The names of the two young bright interviewers were not given as part of the introduction to the talks. Regrettably, therefore, I have called them “Interviewer 1 (on the right)” and “Interviewer 2 (on the left)”.
The President’s Speech in Bullet Points
The 2018 peace agreement between Ethiopia and Eritrea was a clear indication that the role of Wayane (TPLF) junta had ended – “game over”. The junta then started to prepare for war; contrary to the agreement and they placed obstacles to jeopardise the initiative.
We met Debertsion [now former President of Tigray] in Zelambessa on 11 September 2018. I was not in a mood to talk to him. This was followed by another meeting in Omhajer. I only agreed to do so late the previous night having said I would not meet him up to that point. I had only one message/question and repeatedly asked myself if I should say it or not. In the end, I thought better to say it. I asked Debretsion, why are you preparing for war? Why? He replied, “it won’t happen”.
The TPLF seemed concerned about attacks from the South and from Eritrea in the North. We started to carefully study the situation and to make our own preparations.
The TPLF junta foolishly attacked the Northern Command in late October 2020. Their aim was to kill and capture troops and then march to Addis Ababa to overthrow the Federal Government. And on their way to remove the Government in Asmara from power [Asmara is on the opposite direction to Addis]. To go to war for such a stupid reason was a “miscalculation” and was totally unexpected.
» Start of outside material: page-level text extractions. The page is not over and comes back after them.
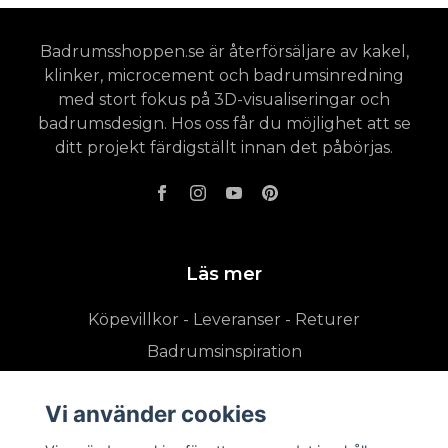
Badrumsshoppen.se är återförsäljare av kakel,
klinker, microcement och badrumsinredning
med stort fokus på 3D-visualiseringar och
badrumsdesign. Hos oss får du möjlighet att se
ditt projekt färdigställt innan det påbörjas.
Läs mer
Köpevillkor - Leveranser - Returer
Badrumsinspiration
Vi använder cookies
The conflict in Tigray is madness and we will need to learn from it before we can move on. We cannot say the conflict is over, there will be long and protracted war by the remnants of the junta who will not rest and accept defeat.
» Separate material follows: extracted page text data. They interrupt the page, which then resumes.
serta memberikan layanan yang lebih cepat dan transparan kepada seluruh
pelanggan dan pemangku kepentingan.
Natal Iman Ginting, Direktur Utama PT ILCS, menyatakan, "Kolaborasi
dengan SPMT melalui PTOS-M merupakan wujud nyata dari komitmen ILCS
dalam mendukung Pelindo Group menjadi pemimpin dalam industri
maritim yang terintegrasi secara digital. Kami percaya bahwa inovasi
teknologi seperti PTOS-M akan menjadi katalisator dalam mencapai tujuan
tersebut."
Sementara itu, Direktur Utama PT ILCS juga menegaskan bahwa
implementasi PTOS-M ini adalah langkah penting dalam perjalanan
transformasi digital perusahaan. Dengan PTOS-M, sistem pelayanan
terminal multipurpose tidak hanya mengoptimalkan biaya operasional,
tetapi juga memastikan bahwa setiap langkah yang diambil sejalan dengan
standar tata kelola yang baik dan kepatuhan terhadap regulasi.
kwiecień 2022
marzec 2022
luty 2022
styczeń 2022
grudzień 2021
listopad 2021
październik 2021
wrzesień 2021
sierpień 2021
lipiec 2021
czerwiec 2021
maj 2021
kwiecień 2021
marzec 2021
In 1994, Meles and I met. He gave me a copy the draft Ethiopian constitution that has not been shared widely and asked for comments. I carefully read the constitution and said to Meles this is not a good constitution for Ethiopia (or any other country). It will put the country in danger not only because of clause 39 [regional autonomy or secession] but much more. Meles replied, the TPLF want to put “explosives” in all the regions of Ethiopia and if it works fine and if not, we blow them up one by one.
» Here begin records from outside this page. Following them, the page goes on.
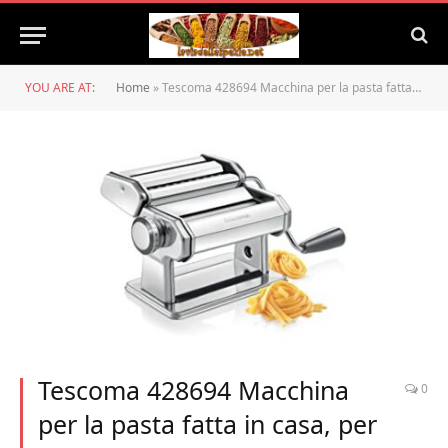
YOU ARE AT:
Home
»
Tescoma 428694 Macchina per la pasta fatta in casa, per tagliolini, fettuccine, tagliatelle e lasagne, linea GrandCHEF, Acciaio Inox
Tescoma 428694 Macchina
0
per la pasta fatta in casa, per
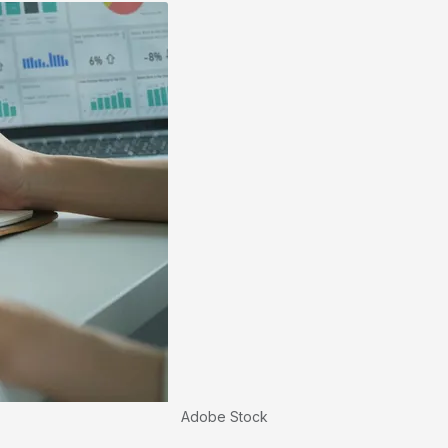
Adobe Stock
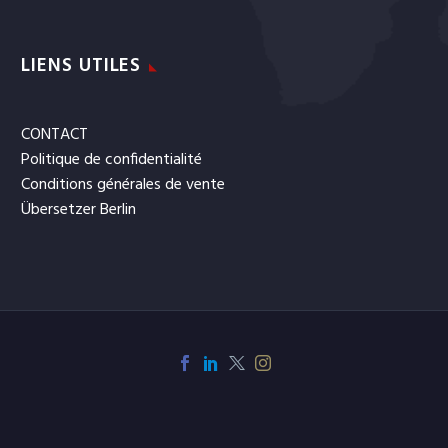
LIENS UTILES
CONTACT
Politique de confidentialité
Conditions générales de vente
Übersetzer Berlin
When small regional administrations are created, powerful individuals’ takeover, including religious ones. The region gets destroyed, then NGOs come in and take opportunities away from the local administration. It then creates ethnic divisions which in turn brings in external actors with their own agenda. This is the case in Ethiopia, and it must not be seen separate from what has happened elsewhere.